Walt Bruska earned a bachelor’s degree from Cornell’s College of Agriculture in 1950, thanks to the GI Bill. He went on to a career as a football coach and university administrator. In this excerpt from Postwar Cornell, Walt remembers the long road that lead him to Cornell and the unique community for married students known as “Vetsburg.”
I played all four sports at Mohawk High School—football, baseball, basketball, and track. I was named the outstanding boy in my class, and my wife was named outstanding girl. I still have the trophies. There was never any question I would go to college. My parents were immigrants from Russia, and my father worked in a factory, but when I entered school they started speaking English at home. They wanted me to succeed.
I enlisted in the Army Air Corps in the spring of 1943, but the army postponed my reporting date so I could graduate from high school. I wanted to be a navigator because I had seen the movie Winged Victory, where the navigator was the key man on the plane. He sent directions to the pilot so the plane could hit its target, and even more important, he knew when the plane had to turn around so it wouldn’t run out of fuel. I didn’t know it would take them almost two years to train me.

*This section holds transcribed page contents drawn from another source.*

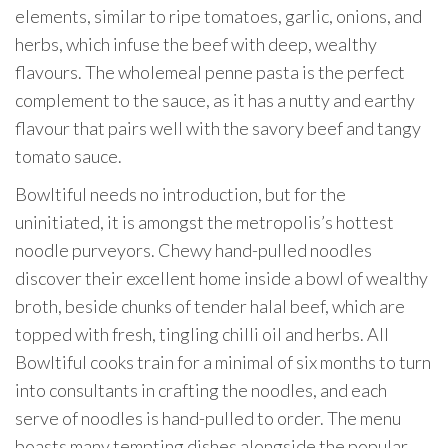
elements, similar to ripe tomatoes, garlic, onions, and
herbs, which infuse the beef with deep, wealthy
flavours. The wholemeal penne pasta is the perfect
complement to the sauce, as it has a nutty and earthy
flavour that pairs well with the savory beef and tangy
tomato sauce.
Bowltiful needs no introduction, but for the
uninitiated, it is amongst the metropolis’s hottest
noodle purveyors. Chewy hand-pulled noodles
discover their excellent home inside a bowl of wealthy
broth, beside chunks of tender halal beef, which are
topped with fresh, tingling chilli oil and herbs. All
Bowltiful cooks train for a minimal of six months to turn
into consultants in crafting the noodles, and each
serve of noodles is hand-pulled to order. The menu
boasts many tempting dishes alongside the popular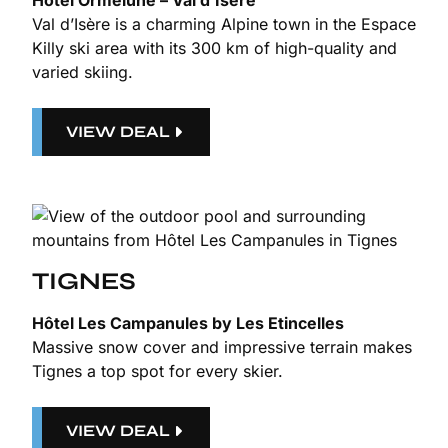
Hotel Ormelune – Val d’Isère
Val d’Isère is a charming Alpine town in the Espace
Killy ski area with its 300 km of high-quality and
varied skiing.
VIEW DEAL
TIGNES
Hôtel Les Campanules by Les Etincelles
Massive snow cover and impressive terrain makes
Tignes a top spot for every skier.
VIEW DEAL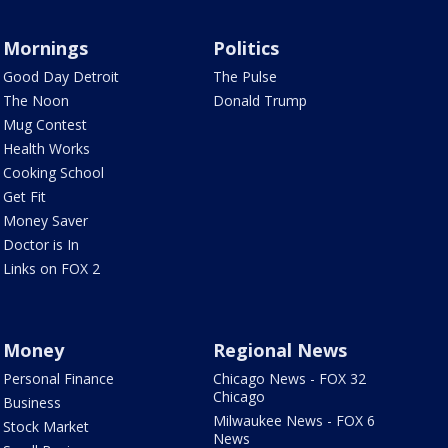
Mornings
Politics
Good Day Detroit
The Pulse
The Noon
Donald Trump
Mug Contest
Health Works
Cooking School
Get Fit
Money Saver
Doctor is In
Links on FOX 2
Money
Regional News
Personal Finance
Chicago News - FOX 32
Chicago
Business
Milwaukee News - FOX 6
Stock Market
News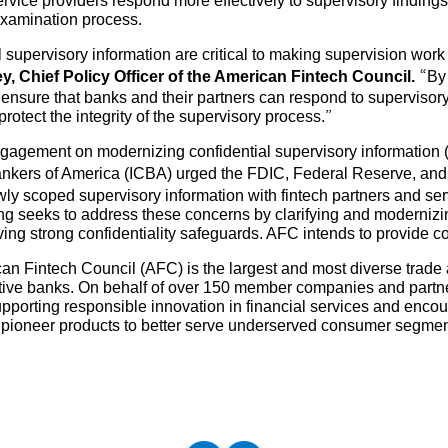
rvice providers respond more effectively to supervisory findings
examination process.
l supervisory information are critical to making supervision wor
ey, Chief Policy Officer of the American Fintech Council.
“By
ensure that banks and their partners can respond to supervisory
rotect the integrity of the supervisory process.”
ngagement on modernizing confidential supervisory information (
ers of America (ICBA) urged the FDIC, Federal Reserve, and O
owly scoped supervisory information with fintech partners and s
g seeks to address these concerns by clarifying and modernizi
ing strong confidentiality safeguards. AFC intends to provide 
an Fintech Council (AFC) is the largest and most diverse trade 
tive banks. On behalf of over 150 member companies and partne
upporting responsible innovation in financial services and enc
d pioneer products to better serve underserved consumer segme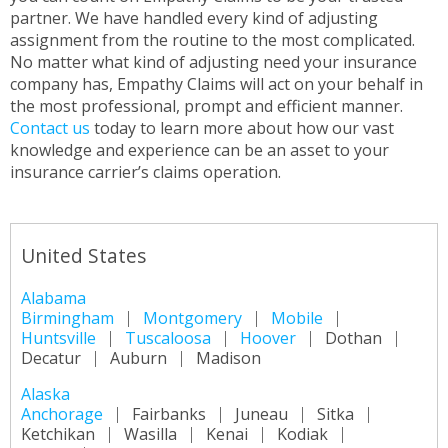
partner. We have handled every kind of adjusting
assignment from the routine to the most complicated.
No matter what kind of adjusting need your insurance
company has, Empathy Claims will act on your behalf in
the most professional, prompt and efficient manner.
Contact us
today to learn more about how our vast
knowledge and experience can be an asset to your
insurance carrier’s claims operation.
United States
Alabama
Birmingham
Montgomery
Mobile
Huntsville
Tuscaloosa
Hoover
Dothan
Decatur
Auburn
Madison
Alaska
Anchorage
Fairbanks
Juneau
Sitka
Ketchikan
Wasilla
Kenai
Kodiak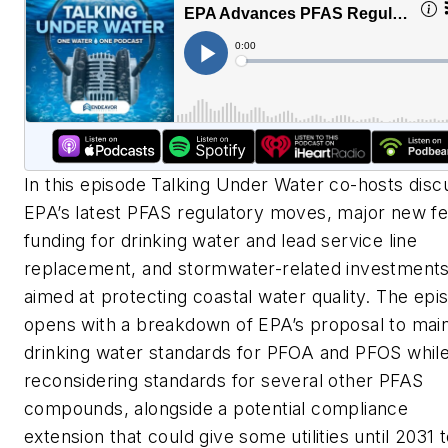
In this episode Talking Under Water co-hosts disc
EPA’s latest PFAS regulatory moves, major new fe
funding for drinking water and lead service line
replacement, and stormwater-related investment
aimed at protecting coastal water quality. The epi
opens with a breakdown of EPA’s proposal to main
drinking water standards for PFOA and PFOS whil
reconsidering standards for several other PFAS
compounds, alongside a potential compliance
extension that could give some utilities until 2031 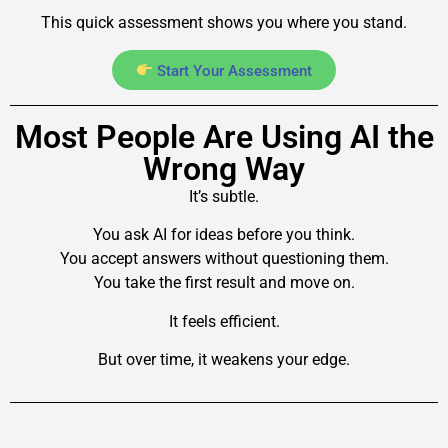
This quick assessment shows you where you stand.
Start Your Assessment
Most People Are Using AI the
Wrong Way
It’s subtle.
You ask AI for ideas before you think.
You accept answers without questioning them.
You take the first result and move on.
It feels efficient.
But over time, it weakens your edge.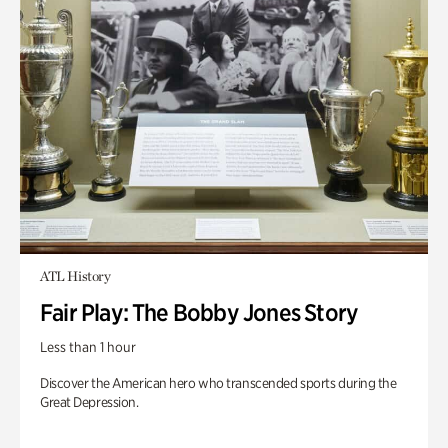
ATL History
Fair Play: The Bobby Jones Story
Less than 1 hour
Discover the American hero who transcended sports during the
Great Depression.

I finally arrived in Guam as a member of the 315th Bomb Wing at the end of June, 1945. I flew on a couple of bombing missions before the war ended, and I was sent to Tinian Island as one of the back-up crew for the atomic-bomb runs to Japan, although I didn’t go on either of them. I continued doing supply and delivery missions until I was discharged as a first lieutenant in May 1946.
I planned to use the GI Bill to go to Cortland State University and study physical education so I could be a coach. But then I realized that I could be a high school coach and also teach history, math, or science, which seemed more interesting. So I applied to Alfred University and was accepted, but they couldn’t take me until the spring semester of 1947.
Around that time I ran into Edward Burns 1918, a family friend who was an attorney and a loyal fan of Cornell football. He was on the lookout for promising young men, particularly if they were athletes. He asked me if I was going to college and I said yes, but I didn’t think I could get into Cornell. So he made me an appointment and drove me to Ithaca for an interview, and about five days later I was accepted for the fall term.
I was twenty-one years old and married when I arrived at Cornell, and married students had to arrange for their own housing. So I bought a house trailer and an old Cord automobile—a big Mafia car, it would have carried a dozen people—and we towed the trailer from our home in Mohawk, New York, to a trailer park that had just opened in Varna. Our daughter Charlotte [who graduated from Cornell in 1969] was born on May 2, 1947. Her sister, Nancy, was born on February 12, 1950, a few days after I graduated.
Cornell, for me, was work, family, and football. After my wife got pregnant, we noticed that there was ice on the floor of the house trailer in the morning, and she said we couldn’t bring a child into a place like that. So we went looking for another place, and we found a cottage in Harold Clough’s backyard. He was a welding instructor in the Agricultural Engineering Department, and I helped in his class. We were there for eighteen months, and then we got a place in Vetsburg.
Vetsburg was great. Nobody who lived there had much money, so we cooperated with each other. We traded babysitting and did odd jobs. We used to have our parties once a month, when the veteran’s payments arrived. My neighbor and I would each buy a pint of whiskey, and we’d go over to someone’s house and have dinner and whoop it up.
I didn’t party very much, though. With a wife and child, I had to work to make ends meet. I was a teaching assistant for two agricultural engineering courses during my junior and senior years. Between the end of classes and the beginning of football practice I worked on the university farm, driving a tractor, planting, cultivating, and cutting weeds. In the fall I’d work in the beef cattle barn. And I also worked at Long’s grocery store on Eddy Street. Mr. Long was very good to me. We would close up the store at 10 or 11 p.m., and he would give me a bag or two of groceries to take home. A lot of Ithaca people were kind and helpful to us.
Mr. Burns urged me to join a fraternity, so I did. I got into Phi Kappa Psi, and he paid my initiation fee. But the main thing I did there was go with my wife to chaperon at fraternity parties. That was an eye-opener. Three times a year, there would be big weekend parties where the second floor of fraternities would be reserved for girls who were visiting for the party, and the guys would be bunking on the third floor. It was hard to maintain the separation. These young guys would drink too much and try to sneak their dates upstairs. That was a different kind of Cornell than the one we lived in, for sure.